1. Quantum Metrology
The ability of measuring a single photon or a single spin lies at the heart of many quantum technologies. Up to this point, Japanese researchers have been able to achieve a high standard of research in this field. Japanese teams have also been able to take a leading role in the approach of using non-classical light (squeezed and entangled states) for the purpose of measuring extremely weak magnetic fields and the phase of light. We plan to integrate these individual technologies into a single quantum device, such that it can be used widely as a quantum technology, beyond the field of quantum metrology. By doing so we aim to firmly entrench Japan’s leadership in not only quantum metrology but in quantum technology as a whole.
2. Optical clocks
Accurate time standards for time form the foundation for broadband optical communication and GPS technology. It also allows the possibility of experiments exploring the foundations of physics connecting the two foundational pillars of modern science, quantum mechanics and relativity. The main candidate for exceeding the accuracy of Cesium atomic clocks used currently to define the second has been the ion trap clock, developed primarily in the United States. Meanwhile, the completely new concept of the optical lattice clock was proposed in Japan, and has within 5 years achieved the same accuracy as that achieved by the ion trap clock. We aim to make the next generation of time standards using technology developed in Japan.
3. Quantum communication
Currently there is a large amount of research aiming to realize quantum cryptography using single photons. The construction of a multi-party communication grid requiring unconditional security in high impact applications such as electronic voting and electronic auctions critically depends on the multi-party distribution of entangled states. Japan currently leads in the development of quantum memory which forms the key for the realization of this technology. We plan to pursue research in this field such that in five years time it can be shown that the construction of a quantum entanglement grid is technologically realizable, and necessary for the infrastructure of a future society.

EXERCISES
**a)** Copy the stretch of the quantum technology passage from "2. Optical clocks" through "developed in Japan.", swapping "ion trap clock" for "trapped-ion clock".
**b)** Answer these questions from the quantum technology passage.
(i) Which two kinds of non-classical light are named for measuring weak magnetic fields and the phase of light?
(ii) Within how many years did the optical lattice clock reach the accuracy of the ion trap clock?
(iii) Which technology does Japan currently lead in developing for multi-party communication?
Work from the quantum technology passage alone.

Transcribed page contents
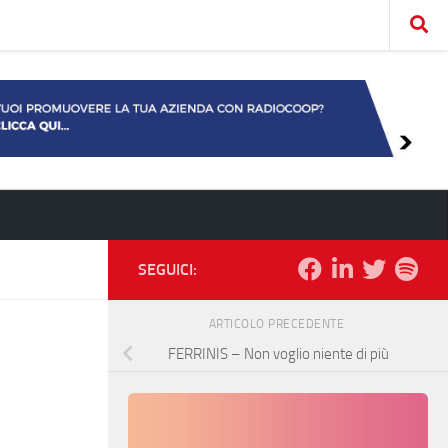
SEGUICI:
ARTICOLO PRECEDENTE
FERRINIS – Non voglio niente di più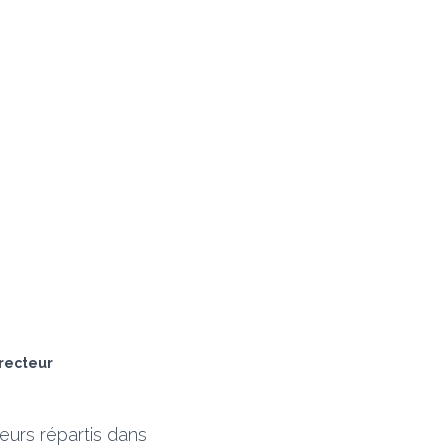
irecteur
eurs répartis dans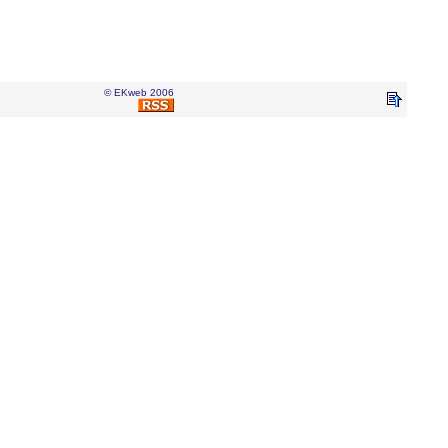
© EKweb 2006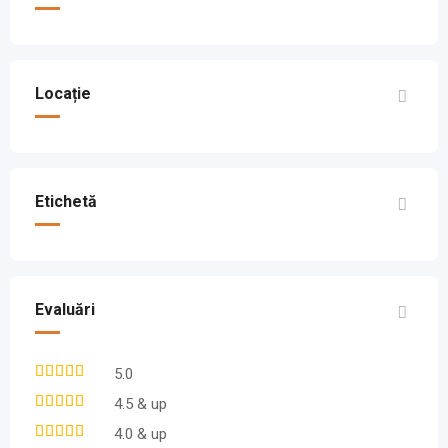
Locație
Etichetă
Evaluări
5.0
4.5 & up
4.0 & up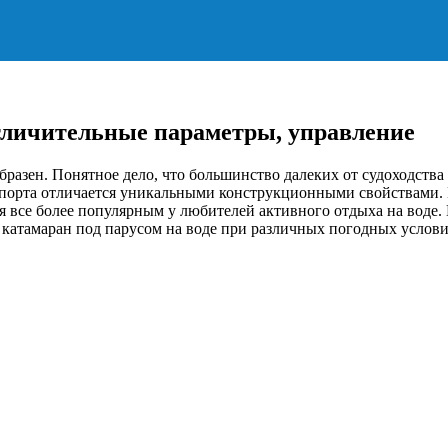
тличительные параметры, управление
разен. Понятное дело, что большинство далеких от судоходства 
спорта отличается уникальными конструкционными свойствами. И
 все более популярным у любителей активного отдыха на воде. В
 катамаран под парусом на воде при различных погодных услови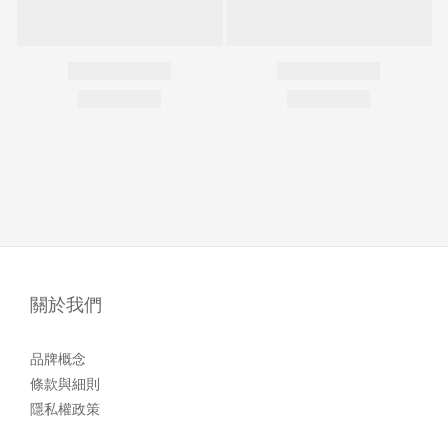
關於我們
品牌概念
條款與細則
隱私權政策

OUTPUTS IN ORDER
**a)**
2. Optical clocks
Accurate time standards for time form the foundation for broadband optical communication and GPS technology. It also allows the possibility of experiments exploring the foundations of physics connecting the two foundational pillars of modern science, quantum mechanics and relativity. The main candidate for exceeding the accuracy of Cesium atomic clocks used currently to define the second has been the trapped-ion clock, developed primarily in the United States. Meanwhile, the completely new concept of the optical lattice clock was proposed in Japan, and has within 5 years achieved the same accuracy as that achieved by the trapped-ion clock. We aim to make the next generation of time standards using technology developed in Japan.

**b)**
(i) Squeezed states and entangled states.
(ii) Within 5 years.
(iii) Quantum memory.